For new venture investors, selecting a startup to invest in can be overwhelming. There are hundreds of different industries to focus on, companies to research and CEOs to get to know. The rewards of venture investing can be great, but the barriers to entry as nearly as steep.
That’s why iSelect Fund was created. We have teams of successful venture investors thoroughly reviewing each and every startup company that comes onto our platform, before they are even accepted into iSelect Fund. That way, you’ll know that every startup investment that we have available is the best of the best.
Here are 10 common mistakes to avoid when getting started in venture investing:
- Not Taking a Portfolio Approach In Your Venture Investment: Venture investing is generally a zero-sum game. The company that you invest in either does well and exits via an IPO or purchase, earning you a multiple of your original investment, or it eventually goes out of business, taking your capital with it. That’s why experienced venture investors always diversify their holdings, placing small investment in a number of different companies, spreading their investments out rather than investing everything in just one company. According to research from the Kauffman Foundation, a well-diversified venture portfolio contains investments in at least 20 different startup companies in a range of different markets and industries.
- Investing More Than You Can Afford To Lose: It should be common sense, but venture capital investing is risky. Losses do happen. Do not invest more than you can afford in one single investment, and always keep the portion of your overall net worth — all of your savings and investment holdings — that’s dedicated to venture to a small fraction.
- Not Investing In Startups With High Growth Potential: Not all venture investment opportunities are created equal. When investing, always look for companies in markets that show high growth potential in the early stages. You don’t wait to sit and wait for years and years for a company to slowly grow its revenues before exiting. Startups that show high growth potential early-on generally deliver the best returns.
- Ignoring the Business Idea: What is the positioning of the company? Are the customers thinking of the product or services?
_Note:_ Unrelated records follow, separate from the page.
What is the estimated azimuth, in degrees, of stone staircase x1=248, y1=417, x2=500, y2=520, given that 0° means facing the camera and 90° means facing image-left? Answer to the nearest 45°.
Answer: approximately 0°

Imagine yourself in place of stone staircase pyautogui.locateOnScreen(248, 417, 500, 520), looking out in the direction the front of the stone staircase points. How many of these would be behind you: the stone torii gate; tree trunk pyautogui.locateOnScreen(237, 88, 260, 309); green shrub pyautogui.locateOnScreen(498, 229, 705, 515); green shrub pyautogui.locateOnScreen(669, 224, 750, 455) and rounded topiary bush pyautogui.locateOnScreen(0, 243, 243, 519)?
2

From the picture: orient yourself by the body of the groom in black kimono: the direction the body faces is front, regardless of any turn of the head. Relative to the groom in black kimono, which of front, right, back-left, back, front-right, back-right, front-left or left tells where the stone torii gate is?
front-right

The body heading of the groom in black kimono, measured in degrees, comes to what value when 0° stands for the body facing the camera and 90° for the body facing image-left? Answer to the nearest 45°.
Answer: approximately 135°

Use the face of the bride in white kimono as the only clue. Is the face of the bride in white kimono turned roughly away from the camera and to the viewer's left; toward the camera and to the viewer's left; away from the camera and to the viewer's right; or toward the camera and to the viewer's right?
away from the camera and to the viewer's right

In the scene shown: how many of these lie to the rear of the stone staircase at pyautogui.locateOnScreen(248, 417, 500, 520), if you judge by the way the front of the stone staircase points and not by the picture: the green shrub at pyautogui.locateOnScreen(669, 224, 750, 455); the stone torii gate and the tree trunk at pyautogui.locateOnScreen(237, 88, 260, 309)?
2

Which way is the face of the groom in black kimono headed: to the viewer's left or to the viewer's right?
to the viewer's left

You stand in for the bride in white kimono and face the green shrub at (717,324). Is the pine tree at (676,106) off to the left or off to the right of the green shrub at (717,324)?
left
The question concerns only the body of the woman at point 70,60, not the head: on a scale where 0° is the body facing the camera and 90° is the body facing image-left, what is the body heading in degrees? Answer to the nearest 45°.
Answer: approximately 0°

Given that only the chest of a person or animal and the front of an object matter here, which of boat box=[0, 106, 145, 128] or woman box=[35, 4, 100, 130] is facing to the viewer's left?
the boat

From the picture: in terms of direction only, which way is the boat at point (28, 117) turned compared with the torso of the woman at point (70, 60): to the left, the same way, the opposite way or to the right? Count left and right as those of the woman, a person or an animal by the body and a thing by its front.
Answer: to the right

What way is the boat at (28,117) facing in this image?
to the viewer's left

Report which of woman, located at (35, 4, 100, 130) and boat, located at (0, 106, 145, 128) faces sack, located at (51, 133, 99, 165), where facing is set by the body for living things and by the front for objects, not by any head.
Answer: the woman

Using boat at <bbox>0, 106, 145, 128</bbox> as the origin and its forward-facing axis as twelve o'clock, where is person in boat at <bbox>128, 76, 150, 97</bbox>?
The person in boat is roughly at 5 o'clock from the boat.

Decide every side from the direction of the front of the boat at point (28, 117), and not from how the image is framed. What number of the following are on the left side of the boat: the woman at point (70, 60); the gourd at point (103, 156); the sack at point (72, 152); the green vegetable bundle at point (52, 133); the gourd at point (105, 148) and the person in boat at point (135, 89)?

Does the company have a good mission statement with a core purpose? Does the company have a good vision on what they want to accomplish? Does the company have good approach toward its customers?
- Forgetting About Competitive Advantage: Warren Buffett likes to say he invests in companies with good “moats.” What that means is he wants the companies in his portfolio to be well established in their industries and to have solid competitive advantages. It’s the same when investing in startups. Is the company in a favorable position against its competitors? Can it produce goods or services at a better price than their competitors? All of this matters as the startup looks to grow and scale over time.
- Investing in a Startup That Does Not Have Enough Market Size or Projected Market Growth: A good idea is one thing, but how many people will actually pay for the product or service that results from that idea? All startups are optimistic about their prospects, but as an investor it is important to be real. Is there a high demand for their product, service or technology? Enough to support a growing, profitable business?
- Considering a Startup That Can’t Scale Distribution or Production: The internet has changed our world for the better in so many ways, but possibly the top proposition — at least in terms of startup companies — is that it has allowed new ventures to rapidly scale up their services and processes without expending much capital. All of a sudden, entrepreneurs are able to source from and sell to customers all over the world. Is your startup taking advantage of this potential? Can the company produce large numbers or the product or service large numbers?
- The Startup Does Not Have Enough Revenue Coming In: It’s business 101, but always make sure and company you’re considering investing in has enough revenue coming in. Many startup companies are not revenue positive in the early stages and that’s OK as long as they’re in a growth market with a lot of potential. But it’s always important for venture investors to see at least some business traction happening in the form of revenue before investing.
- The Startup Does Not Have Any Distribution Channels: Does the company have any wholesalers, retailers or distributors set up? Have they established themselves with the relationships they will need to grow and flourish in their industry?
- Not Researching The Founders Of The Startup: It is always a good idea to research the founders’ backgrounds before investing in a startup company. Did they graduate from top colleges? Do they have business experience or experience is this field? Does their startup plan make sense for their experience?